Au moins les Américains qui résident en dehors des Etats-Unis paient un impôt à leur pays si leur revenu dépasse un certain montant. Au moins le riche Américain, s'il renonce à sa nationalité, est-il redevable d'un impôt sur la fortune, dit "exit tax" ("impôt de sortie"). Rien de tout cela en France et c'est une faille du projet de François Hollande que l'affaire Arnault révèle : les Français ultrariches qui décideraient de quitter la France pour résider en Belgique, en Suisse ou au Royaume-Uni, voire de quitter la nationalité française ne paieront plus l'impôt en France, réservé à ceux qui continueront d'y résider.

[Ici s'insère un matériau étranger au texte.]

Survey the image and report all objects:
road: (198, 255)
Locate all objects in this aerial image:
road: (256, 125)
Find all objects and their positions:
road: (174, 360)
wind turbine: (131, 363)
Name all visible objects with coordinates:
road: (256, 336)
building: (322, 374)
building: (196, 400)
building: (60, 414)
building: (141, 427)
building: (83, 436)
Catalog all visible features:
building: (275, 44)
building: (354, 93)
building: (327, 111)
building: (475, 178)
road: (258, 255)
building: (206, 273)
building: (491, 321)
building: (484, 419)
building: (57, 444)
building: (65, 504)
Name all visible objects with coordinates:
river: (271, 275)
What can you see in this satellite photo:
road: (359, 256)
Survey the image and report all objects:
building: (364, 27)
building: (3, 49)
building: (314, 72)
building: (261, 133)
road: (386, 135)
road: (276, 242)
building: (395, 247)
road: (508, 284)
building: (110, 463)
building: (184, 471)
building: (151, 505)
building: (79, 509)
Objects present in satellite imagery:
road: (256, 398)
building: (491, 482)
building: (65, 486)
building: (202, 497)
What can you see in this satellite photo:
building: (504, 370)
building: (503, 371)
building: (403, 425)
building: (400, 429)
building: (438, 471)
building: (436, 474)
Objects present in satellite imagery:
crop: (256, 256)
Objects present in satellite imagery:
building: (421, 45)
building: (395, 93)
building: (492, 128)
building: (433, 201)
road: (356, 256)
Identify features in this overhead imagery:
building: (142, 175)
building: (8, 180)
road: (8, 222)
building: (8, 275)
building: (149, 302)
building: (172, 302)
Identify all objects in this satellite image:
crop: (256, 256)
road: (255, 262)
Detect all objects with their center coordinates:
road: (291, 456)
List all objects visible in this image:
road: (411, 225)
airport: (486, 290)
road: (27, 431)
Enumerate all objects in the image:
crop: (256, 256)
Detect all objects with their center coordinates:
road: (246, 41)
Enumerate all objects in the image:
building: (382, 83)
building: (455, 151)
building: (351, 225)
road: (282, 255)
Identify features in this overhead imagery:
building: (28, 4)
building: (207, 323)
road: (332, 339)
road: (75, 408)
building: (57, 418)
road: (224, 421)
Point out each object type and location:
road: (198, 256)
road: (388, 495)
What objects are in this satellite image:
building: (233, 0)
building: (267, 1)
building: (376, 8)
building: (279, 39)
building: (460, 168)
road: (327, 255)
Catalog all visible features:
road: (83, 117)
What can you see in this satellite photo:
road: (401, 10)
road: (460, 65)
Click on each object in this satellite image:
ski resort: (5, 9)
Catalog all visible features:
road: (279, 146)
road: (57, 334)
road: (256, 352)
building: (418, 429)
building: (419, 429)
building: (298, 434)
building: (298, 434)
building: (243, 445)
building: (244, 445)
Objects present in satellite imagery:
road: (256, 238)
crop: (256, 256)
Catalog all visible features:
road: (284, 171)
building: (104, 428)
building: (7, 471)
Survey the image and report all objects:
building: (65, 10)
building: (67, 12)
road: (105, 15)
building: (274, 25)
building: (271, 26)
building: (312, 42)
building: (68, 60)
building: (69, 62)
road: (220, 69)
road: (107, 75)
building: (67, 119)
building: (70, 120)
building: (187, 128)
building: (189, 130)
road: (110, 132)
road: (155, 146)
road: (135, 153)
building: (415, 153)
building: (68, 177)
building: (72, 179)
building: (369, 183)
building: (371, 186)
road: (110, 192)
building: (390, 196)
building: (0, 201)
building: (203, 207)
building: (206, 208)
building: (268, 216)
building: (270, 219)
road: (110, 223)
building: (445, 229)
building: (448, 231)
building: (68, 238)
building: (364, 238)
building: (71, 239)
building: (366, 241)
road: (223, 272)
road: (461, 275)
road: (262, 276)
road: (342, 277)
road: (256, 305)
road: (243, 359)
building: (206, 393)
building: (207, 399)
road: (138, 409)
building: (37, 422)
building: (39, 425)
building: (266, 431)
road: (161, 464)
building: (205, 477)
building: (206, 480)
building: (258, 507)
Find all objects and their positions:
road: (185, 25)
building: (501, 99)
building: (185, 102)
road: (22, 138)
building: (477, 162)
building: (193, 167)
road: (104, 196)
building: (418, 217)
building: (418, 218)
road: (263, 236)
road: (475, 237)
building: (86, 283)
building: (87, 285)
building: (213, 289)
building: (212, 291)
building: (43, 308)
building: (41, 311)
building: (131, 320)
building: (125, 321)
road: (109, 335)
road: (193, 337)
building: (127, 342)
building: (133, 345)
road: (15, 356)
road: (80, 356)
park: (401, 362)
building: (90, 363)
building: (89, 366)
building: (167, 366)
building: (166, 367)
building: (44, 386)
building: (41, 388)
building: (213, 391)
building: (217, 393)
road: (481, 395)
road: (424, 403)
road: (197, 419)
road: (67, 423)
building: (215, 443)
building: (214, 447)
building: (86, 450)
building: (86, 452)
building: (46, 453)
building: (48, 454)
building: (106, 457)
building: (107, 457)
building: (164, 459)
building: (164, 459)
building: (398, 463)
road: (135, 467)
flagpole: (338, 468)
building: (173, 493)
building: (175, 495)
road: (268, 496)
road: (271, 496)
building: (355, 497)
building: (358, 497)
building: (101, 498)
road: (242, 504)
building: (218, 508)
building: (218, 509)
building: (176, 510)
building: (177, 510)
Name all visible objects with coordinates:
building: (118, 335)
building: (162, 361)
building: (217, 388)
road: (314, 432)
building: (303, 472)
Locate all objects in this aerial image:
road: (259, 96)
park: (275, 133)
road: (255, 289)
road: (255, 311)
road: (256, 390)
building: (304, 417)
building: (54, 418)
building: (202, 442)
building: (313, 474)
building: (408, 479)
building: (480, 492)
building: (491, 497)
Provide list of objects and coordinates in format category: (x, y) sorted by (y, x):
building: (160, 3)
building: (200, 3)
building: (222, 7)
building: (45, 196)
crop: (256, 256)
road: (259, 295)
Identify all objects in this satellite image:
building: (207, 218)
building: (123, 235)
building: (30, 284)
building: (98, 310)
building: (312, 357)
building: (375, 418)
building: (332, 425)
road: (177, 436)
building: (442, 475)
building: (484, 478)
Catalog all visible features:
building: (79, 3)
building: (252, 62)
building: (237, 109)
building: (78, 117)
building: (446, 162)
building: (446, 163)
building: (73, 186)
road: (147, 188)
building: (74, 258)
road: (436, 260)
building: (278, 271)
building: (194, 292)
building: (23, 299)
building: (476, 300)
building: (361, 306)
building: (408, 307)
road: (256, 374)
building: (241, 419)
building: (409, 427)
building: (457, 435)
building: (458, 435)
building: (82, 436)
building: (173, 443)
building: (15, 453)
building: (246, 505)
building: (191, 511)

Pour être juste, l'imposition des Français ultrariches doit être progressive : plus forte pour ceux qui choisissent de résider à l'étranger et encore plus forte pour ceux qui décideraient de renoncer à la nationalité française, plutôt que de continuer de résider en France en y payant leurs impôts.
Reste que le phénomène international d'évasion fiscale des ultrariches vers des nationalités qui les protègent de payer des impôts va continuer. Entre 2008 et 2010, le nombre d'Américains ayant choisi de quitter la nationalité américaine a été multiplié par six. Ce phénomène touche de plus en plus de Chinois, de Russes ou d'Indiens, dans l'inaction de ces grands pays à qui souvent ils doivent d'être devenus riches. En plus d'une taxation nationale plus juste, la France doit donc impulser une action internationale (à l'OCDE ou à l'ONU) contre l'évasion fiscale par le changement de nationalité (et de résidence).
Imaginons ainsi une taxe internationale annuelle de 1 % sur la fortune appliquée aux 1 210 milliardaires du monde. Son produit aurait représenté 45 milliards de dollars en 2011 (35,2 milliards d'euros). Cet impôt pourrait être perçu par le pays de résidence ou, en cas de refus ou d'échec, par un quelconque autre pays signataire de cet accord. Son produit serait réparti entre les Etats avec qui ces ultrariches ont eu des liens de nationalité ou de résidence au prorata de la durée de ces liens. Si un Américain devient suisse à 49 ans, les Etats-Unis percevront 49/50 de cet impôt lorsque ce contribuable aura 50 ans et la Suisse 1/50, 49/51 à 51 ans, etc.
Cet impôt pourrait contribuer à financer les organisations internationales (à titre d'exemple et de comparaison, le budget de l'ONU est de 13 milliards de dollars), puis des actions à impact mondial (environnement, développement). L'économie se mondialise, les fortunes aussi, donc leur taxation doit suivre. M. Hollande a raison de proposer plus de justice fiscale au plan national. Mais pour atteindre ses objectifs, sa réforme doit dissuader tout incivisme et viser très vite une action internationale conjointe des grands Etats. Faute de quoi les ultrariches seront de plus en plus nombreux à se placer au-dessus des lois.